Photo : vu sur un collège parisien en 2011…

Casser le mammouth ! Il n’y a que cela d’utile si le collège veut évoluer. Virer un tiers des administratifs, ils sont redondants, pontifiants, inutiles. A l’ère du net, pourquoi tous ces papiers ? Beaucoup de choses peuvent se faire en ligne. Dès que vous créez un service, naissent immédiatement des règlements, des contrôles, de la paperasserie : le service justifie ainsi son existence. Supprimez purement et simplement ce soi-disant « service » et vous aurez de l’air. C’est ce qu’a compris le mammouth IBM dans les années 1970, le mammouth soviétique effondré sous son propre poids de je-m’en-foutisme en 1991… et le mammouth suédois où les fonctionnaires ne sont désormais plus nommés à vie mais par contrat de cinq ans.

« Je n’avais jamais ressenti à ce point cette violence qui nous vient d’en haut : l’indifférence, la bureaucratie, la technocratie, les réformes, les directives, les choix absurdes, la volonté de masquer. » A droite comme à gauche… Mais qu’a donc fait Jospin sur l’école ?

Décentralisez, donnez de l’autonomie, créez un collectif d’établissement avec une hiérarchie légère. Jugez au résultat. L’anarchie du collège est peut-être un peu de la faute des élèves, parfois celle des profs démissionnaires, mais surtout celle du « système ».
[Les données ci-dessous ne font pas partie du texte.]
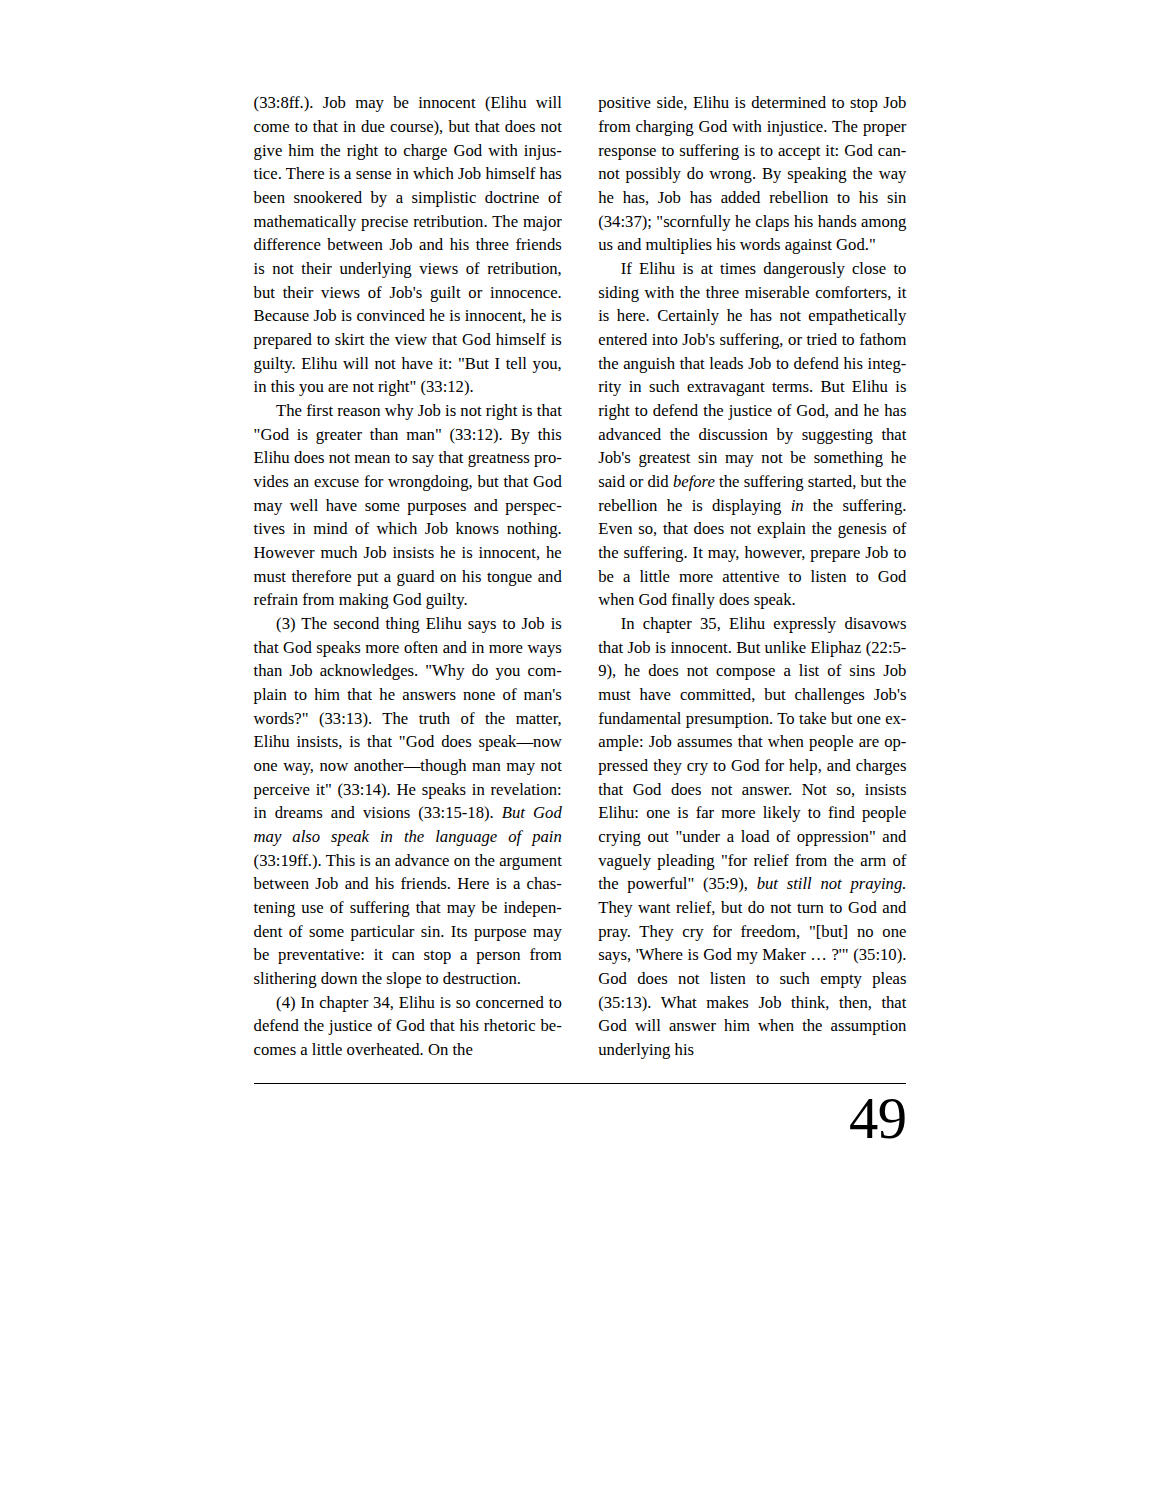(33:8ff.). Job may be innocent (Elihu will come to that in due course), but that does not give him the right to charge God with injustice. There is a sense in which Job himself has been snookered by a simplistic doctrine of mathematically precise retribution. The major difference between Job and his three friends is not their underlying views of retribution, but their views of Job's guilt or innocence. Because Job is convinced he is innocent, he is prepared to skirt the view that God himself is guilty. Elihu will not have it: "But I tell you, in this you are not right" (33:12).
The first reason why Job is not right is that "God is greater than man" (33:12). By this Elihu does not mean to say that greatness provides an excuse for wrongdoing, but that God may well have some purposes and perspectives in mind of which Job knows nothing. However much Job insists he is innocent, he must therefore put a guard on his tongue and refrain from making God guilty.
(3) The second thing Elihu says to Job is that God speaks more often and in more ways than Job acknowledges. "Why do you complain to him that he answers none of man's words?" (33:13). The truth of the matter, Elihu insists, is that "God does speak—now one way, now another—though man may not perceive it" (33:14). He speaks in revelation: in dreams and visions (33:15-18). But God may also speak in the language of pain (33:19ff.). This is an advance on the argument between Job and his friends. Here is a chastening use of suffering that may be independent of some particular sin. Its purpose may be preventative: it can stop a person from slithering down the slope to destruction.
(4) In chapter 34, Elihu is so concerned to defend the justice of God that his rhetoric becomes a little overheated. On the
positive side, Elihu is determined to stop Job from charging God with injustice. The proper response to suffering is to accept it: God cannot possibly do wrong. By speaking the way he has, Job has added rebellion to his sin (34:37); "scornfully he claps his hands among us and multiplies his words against God."
If Elihu is at times dangerously close to siding with the three miserable comforters, it is here. Certainly he has not empathetically entered into Job's suffering, or tried to fathom the anguish that leads Job to defend his integrity in such extravagant terms. But Elihu is right to defend the justice of God, and he has advanced the discussion by suggesting that Job's greatest sin may not be something he said or did before the suffering started, but the rebellion he is displaying in the suffering. Even so, that does not explain the genesis of the suffering. It may, however, prepare Job to be a little more attentive to listen to God when God finally does speak.
In chapter 35, Elihu expressly disavows that Job is innocent. But unlike Eliphaz (22:5-9), he does not compose a list of sins Job must have committed, but challenges Job's fundamental presumption. To take but one example: Job assumes that when people are oppressed they cry to God for help, and charges that God does not answer. Not so, insists Elihu: one is far more likely to find people crying out "under a load of oppression" and vaguely pleading "for relief from the arm of the powerful" (35:9), but still not praying. They want relief, but do not turn to God and pray. They cry for freedom, "[but] no one says, 'Where is God my Maker … ?'" (35:10). God does not listen to such empty pleas (35:13). What makes Job think, then, that God will answer him when the assumption underlying his
49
Il en est resté à cette mentalité IIIe République d’usine militaire à la prussienne, lorsque Messieurs les éduqués daignaient se pencher sur les ignares à discipliner et à gaver de connaissances qu’étaient les petits paysans mal dégrossis par le primaire. Sortez de vos fromages, fonctionnaires ! Inspectez autre choses que les travaux finis, inspecteurs ! Peut-être y aura-t-il alors en France un peu moins d’enfeignants et un peu plus de réussite scolaire…

Revue Le Débat, n°168, janvier-février 2012, Gallimard, 192 pages, €17.10, comprenant l’article de Mara Goyet (12 pages) et deux ensembles d’articles sur les spécificités allemandes en « modèle » (58 pages) et un point très instructif sur les révolutions arabes (63 pages).